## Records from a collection
○ ○ ○ ○ ○ ○ ○
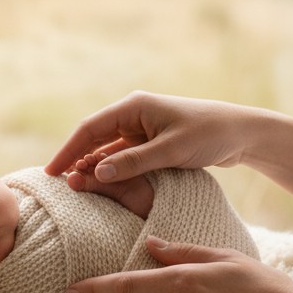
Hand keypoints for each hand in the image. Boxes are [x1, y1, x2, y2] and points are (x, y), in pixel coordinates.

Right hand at [45, 91, 251, 183]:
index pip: (90, 129)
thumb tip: (96, 172)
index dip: (68, 151)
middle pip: (93, 137)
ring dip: (92, 165)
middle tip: (57, 183)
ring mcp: (142, 127)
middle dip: (75, 158)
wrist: (242, 133)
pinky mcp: (151, 141)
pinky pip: (122, 155)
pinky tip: (99, 182)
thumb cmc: (209, 135)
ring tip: (73, 186)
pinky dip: (110, 167)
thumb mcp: (170, 150)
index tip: (51, 172)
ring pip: (106, 148)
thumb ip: (133, 162)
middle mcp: (134, 113)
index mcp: (134, 106)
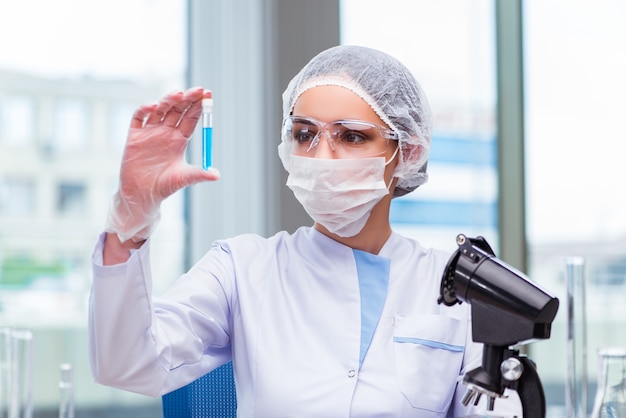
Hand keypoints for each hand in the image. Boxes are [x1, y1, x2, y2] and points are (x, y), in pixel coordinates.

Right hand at [105, 87, 219, 242]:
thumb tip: (217, 175)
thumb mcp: (184, 178)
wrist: (142, 196)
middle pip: (178, 109)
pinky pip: (139, 118)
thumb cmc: (165, 187)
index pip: (191, 117)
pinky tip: (154, 106)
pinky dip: (145, 110)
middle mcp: (166, 132)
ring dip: (169, 100)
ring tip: (179, 94)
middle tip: (198, 90)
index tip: (208, 95)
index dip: (199, 106)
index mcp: (180, 139)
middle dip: (188, 99)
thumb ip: (200, 174)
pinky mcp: (134, 136)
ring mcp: (150, 132)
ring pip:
○ ○ ○ ○ ○ ○ ○
## Instructions for the task
Render all entries verbatim, excluding any pictures they hold.

## Exercise answer
Hand keypoints for each hand in the image. Boxes are [x1, y1, x2, y2] and points are (x, y), in pixel coordinates.

Right hand at [45, 91, 251, 183]:
index pip: (90, 129)
thumb tip: (96, 172)
index dip: (68, 151)
middle pip: (93, 137)
ring dip: (92, 165)
middle tip: (57, 183)
ring mcp: (142, 127)
middle dip: (75, 158)
wrist: (242, 133)
pinky mcp: (151, 141)
pinky pip: (122, 155)
pinky tip: (99, 182)
thumb cmc: (209, 135)
ring tip: (73, 186)
pinky dip: (110, 167)
thumb mcp: (170, 150)
index tip: (51, 172)
ring pip: (106, 148)
thumb ip: (133, 162)
middle mcp: (134, 113)
index mcp: (134, 106)
Hand keypoints for each hand in the image. Boxes are [x1, y1, x2, y2] and points are (x, y), in pixel coordinates.

Right hand at [105, 87, 219, 242]:
thumb tip: (217, 175)
thumb mcp: (184, 178)
wrist: (142, 196)
middle pip: (178, 109)
pinky pip: (139, 118)
thumb cmc: (165, 187)
index pip: (191, 117)
pinky tip: (154, 106)
pinky dip: (145, 110)
middle mcp: (166, 132)
ring dip: (169, 100)
ring tip: (179, 94)
middle tip: (198, 90)
index tip: (208, 95)
index dip: (199, 106)
index mcp: (180, 139)
middle dip: (188, 99)
thumb ip: (200, 174)
pinky mcp: (134, 136)
ring mcp: (150, 132)
ring pip:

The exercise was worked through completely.